During the turbulent 1970s, CD’s complete lack of ideology and organisation was less of a problem. The party was always needed to put together a majority in crisis agreements, and during election campaigns Jakobsen always performed some kind of stunt that would catapult his troop over the 2% cutoff.

As times changed, so CD changed its image – and its electoral appeal. In short, instead of being the nasty, paranoid social democrats, the CDs became the nice liberals, especially when it came to immigration policy. And the party managed to live on for another fifteen years.

The party’s weaknesses began to be obvious in the early 1990s following the exit of Erhard Jakobsen, the fall-out from the Tamil refugee scandal which brought down the Poul Schlüter’s government and the fall of the Soviet empire. That CD entered Poul Nyrup Rasmussen’s government in 1993 made sense in the parliamentary arena, but not in the electoral arena. Also, pro-NATO and pro-EU policies were uncontroversial by then and the party was left with tax benefits for home services as its shtick.

It was not enough. In 1996, CD left the government after a budget agreement which was supported by the Socialist Party and in 2001, the party simply slipped under the 2% cutoff and was reduced to a political sideshow, appearing then and now.

Today, CD shed what was left of its political identity and credibility by accepting Louise Frevert as a member. Until the next election, she will be representing the party in the Danish parliament.

Frevert is, to put it mildly, a loose cannon who burst onto the public stage in the 1980s as a belly-dancer, then became a member for the local council in Copenhagen for the Conservative Party before moving to the Danish People’s Party in 1999. No doubt to the endless relief of the Conservatives.

She added a parliamentary chair to her political portfolio in 2001 and was slated to be the leader of the Danish People’s Party in Copenhagen in the 2005 local elections when things took a nasty turn. It emerged that Frevert had published a number of statements about Muslim men on her homepage which, again to put it mildly, could only be categorised as offensive.
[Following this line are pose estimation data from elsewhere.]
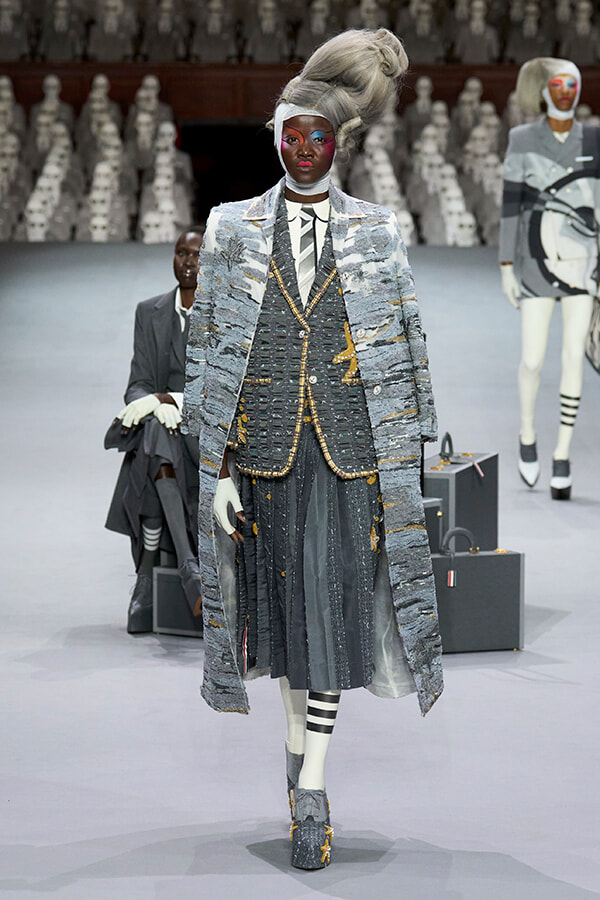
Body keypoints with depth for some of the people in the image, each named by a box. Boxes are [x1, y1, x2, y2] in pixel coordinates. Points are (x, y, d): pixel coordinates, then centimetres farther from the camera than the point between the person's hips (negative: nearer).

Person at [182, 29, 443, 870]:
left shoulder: (377, 234, 5)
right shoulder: (233, 231, 5)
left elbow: (407, 347, 7)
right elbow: (207, 350, 5)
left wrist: (406, 463, 2)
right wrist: (217, 466, -1)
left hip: (353, 453, -1)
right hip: (268, 454, 1)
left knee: (335, 605, -5)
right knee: (284, 602, 9)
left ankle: (312, 789, -2)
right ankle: (300, 740, 30)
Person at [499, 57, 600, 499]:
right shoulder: (522, 139, -3)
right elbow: (511, 203, -2)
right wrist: (506, 268, -6)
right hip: (538, 259, -1)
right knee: (533, 362, -4)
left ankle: (563, 456, 5)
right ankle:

She managed to get herself tangled into ever more confusing explanations before settling on a version according to which her webmaster had written and published the texts without her knowledge. (See also this old post from November 2005). The top brass of the Danish People’s Party were no doubt relieved when Frevert finally left the party.

In any event, Louise Frevert’s latest stunt has put her on the frontpages of Danish newspapers yet again and made me write a far too long blog-post about an event of little political significance. Perhaps the best assessment of today’s developments was made by Søren Espersen from the Danish People’s Party who simply called Frevert’s and CD’s move surreal.